TASK REQUIREMENTS:
In the data that follows, find the line with "61: (1190, 986)"; transcribe it, every later line up to the one with "85: (735, 1009)", and that line as well, exactly and with no others.

[Stored data entries]
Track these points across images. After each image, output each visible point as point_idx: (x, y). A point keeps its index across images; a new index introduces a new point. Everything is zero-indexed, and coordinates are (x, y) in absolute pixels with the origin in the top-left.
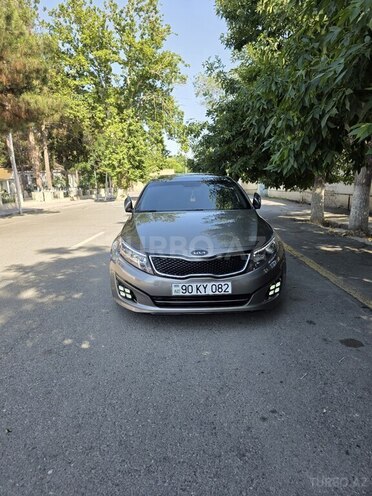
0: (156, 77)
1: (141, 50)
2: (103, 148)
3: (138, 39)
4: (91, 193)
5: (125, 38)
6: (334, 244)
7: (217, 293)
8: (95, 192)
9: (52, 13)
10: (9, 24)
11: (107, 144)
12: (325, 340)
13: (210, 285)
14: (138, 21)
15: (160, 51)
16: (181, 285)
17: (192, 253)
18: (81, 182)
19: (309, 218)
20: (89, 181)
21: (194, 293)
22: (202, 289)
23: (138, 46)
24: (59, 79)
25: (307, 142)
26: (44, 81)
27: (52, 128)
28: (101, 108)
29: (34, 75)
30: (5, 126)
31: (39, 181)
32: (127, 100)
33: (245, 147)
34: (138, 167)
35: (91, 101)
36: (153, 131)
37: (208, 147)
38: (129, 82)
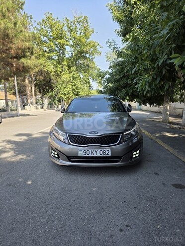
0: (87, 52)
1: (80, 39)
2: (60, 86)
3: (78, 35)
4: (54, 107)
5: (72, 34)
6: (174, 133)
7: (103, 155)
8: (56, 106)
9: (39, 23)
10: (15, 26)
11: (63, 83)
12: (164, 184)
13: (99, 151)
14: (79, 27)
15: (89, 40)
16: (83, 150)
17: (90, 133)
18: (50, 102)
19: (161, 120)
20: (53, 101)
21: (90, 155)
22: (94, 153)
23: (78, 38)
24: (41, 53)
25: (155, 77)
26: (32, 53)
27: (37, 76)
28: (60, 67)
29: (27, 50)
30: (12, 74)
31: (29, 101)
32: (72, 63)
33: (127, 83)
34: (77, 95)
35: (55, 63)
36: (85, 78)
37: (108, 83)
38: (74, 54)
...
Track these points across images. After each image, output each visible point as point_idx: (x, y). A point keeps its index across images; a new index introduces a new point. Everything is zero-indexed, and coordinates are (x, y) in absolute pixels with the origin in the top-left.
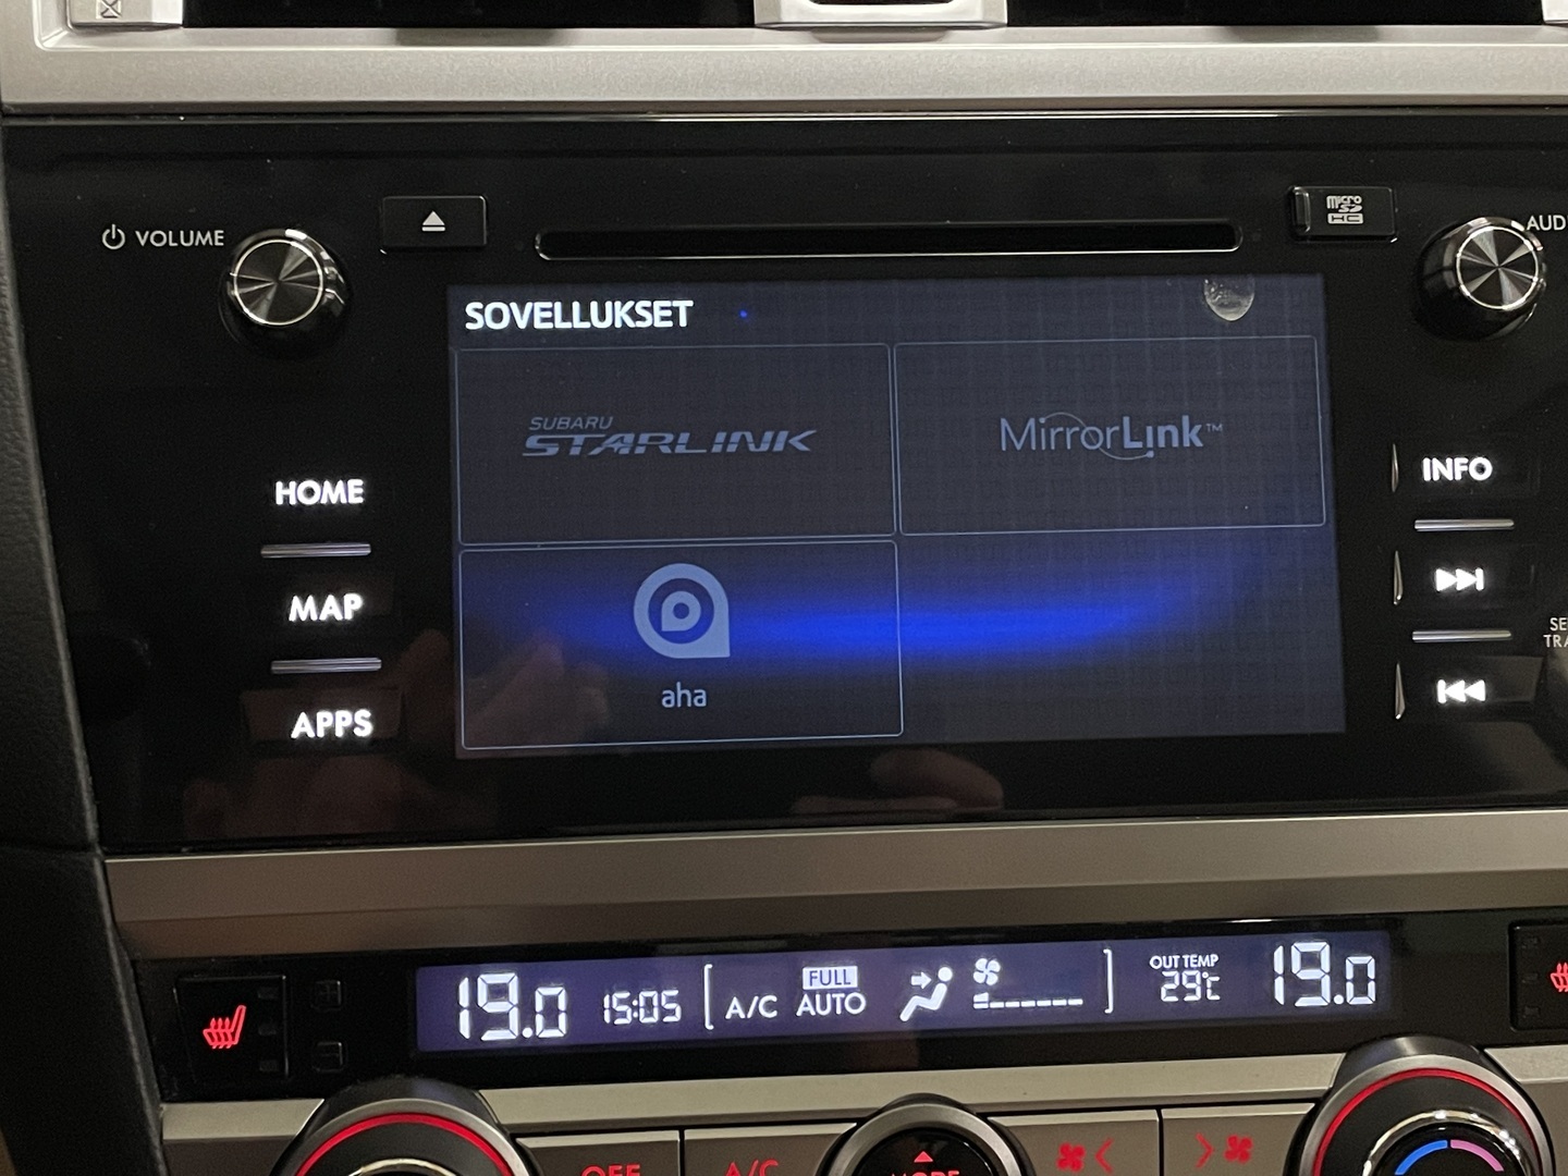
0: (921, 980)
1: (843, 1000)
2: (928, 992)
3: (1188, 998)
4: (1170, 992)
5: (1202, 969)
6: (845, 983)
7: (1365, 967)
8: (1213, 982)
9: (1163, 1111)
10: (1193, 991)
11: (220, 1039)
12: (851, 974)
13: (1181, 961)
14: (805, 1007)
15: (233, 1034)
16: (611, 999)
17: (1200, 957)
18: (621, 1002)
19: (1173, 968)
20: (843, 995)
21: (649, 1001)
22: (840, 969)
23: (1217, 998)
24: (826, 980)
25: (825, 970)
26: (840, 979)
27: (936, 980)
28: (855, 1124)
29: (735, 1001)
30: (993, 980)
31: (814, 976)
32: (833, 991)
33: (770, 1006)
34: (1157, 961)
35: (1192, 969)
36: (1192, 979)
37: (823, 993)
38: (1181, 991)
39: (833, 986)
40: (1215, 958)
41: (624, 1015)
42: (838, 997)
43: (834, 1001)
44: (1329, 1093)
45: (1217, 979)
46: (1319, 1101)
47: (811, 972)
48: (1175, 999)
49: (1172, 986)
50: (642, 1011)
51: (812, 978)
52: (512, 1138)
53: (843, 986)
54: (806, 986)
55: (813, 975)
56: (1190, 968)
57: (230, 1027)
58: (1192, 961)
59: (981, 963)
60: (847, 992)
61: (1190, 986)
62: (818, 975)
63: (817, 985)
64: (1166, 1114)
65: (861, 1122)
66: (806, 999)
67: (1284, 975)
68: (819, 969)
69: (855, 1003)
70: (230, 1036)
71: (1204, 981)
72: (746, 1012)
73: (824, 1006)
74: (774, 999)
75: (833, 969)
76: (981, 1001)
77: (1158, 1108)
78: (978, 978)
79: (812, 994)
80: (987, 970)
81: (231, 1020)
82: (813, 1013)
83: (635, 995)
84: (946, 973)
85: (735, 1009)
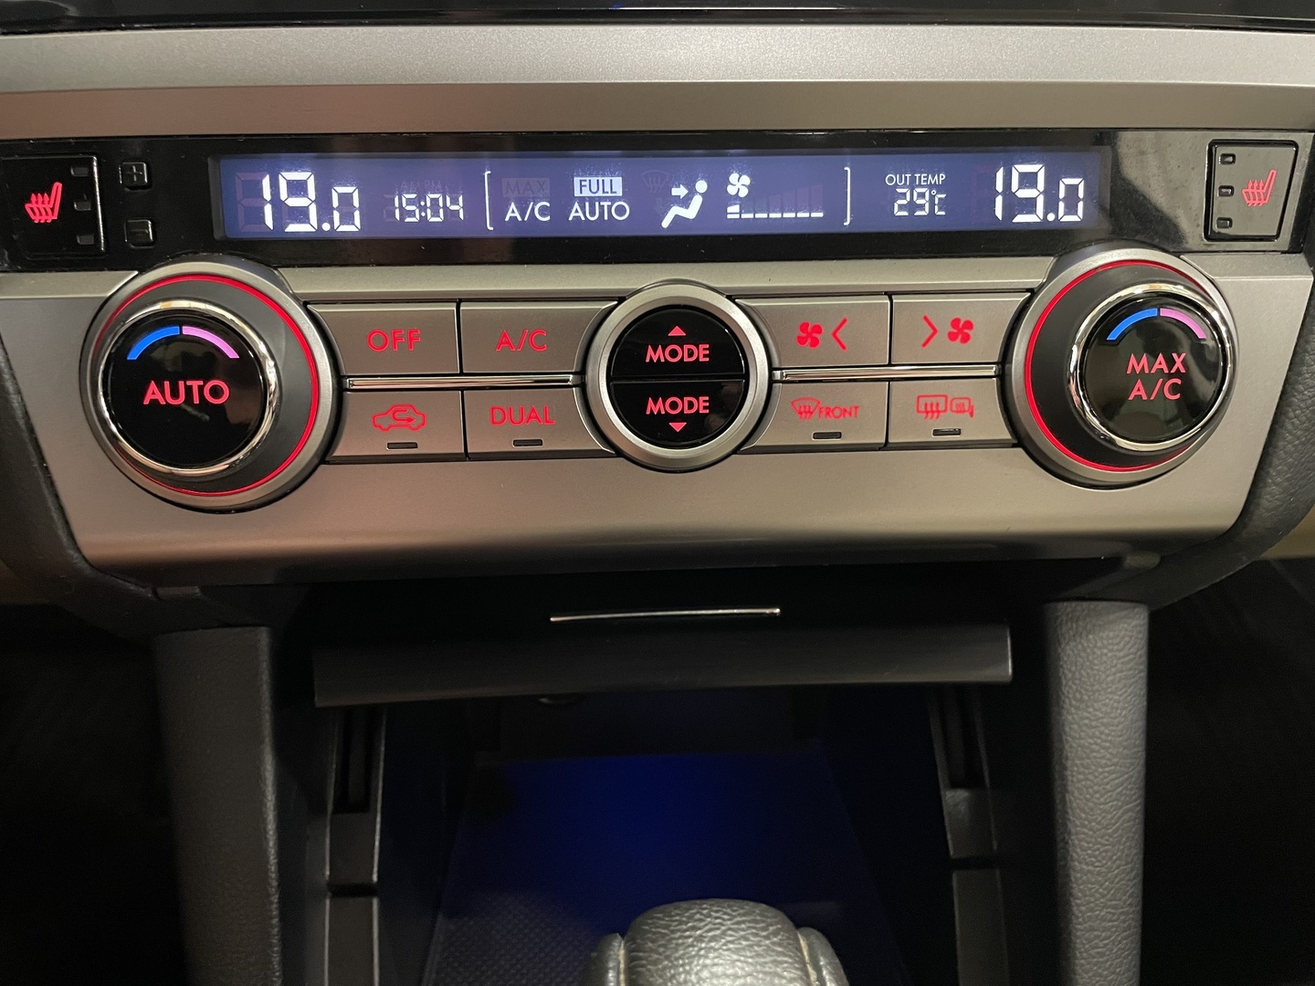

YOUR RESPONSE:
61: (1190, 986)
62: (818, 975)
63: (817, 985)
64: (1166, 1114)
65: (861, 1122)
66: (806, 999)
67: (1284, 975)
68: (819, 969)
69: (855, 1003)
70: (230, 1036)
71: (1204, 981)
72: (746, 1012)
73: (824, 1006)
74: (774, 999)
75: (833, 969)
76: (981, 1001)
77: (1158, 1108)
78: (978, 978)
79: (812, 994)
80: (987, 970)
81: (231, 1020)
82: (813, 1013)
83: (635, 995)
84: (946, 973)
85: (735, 1009)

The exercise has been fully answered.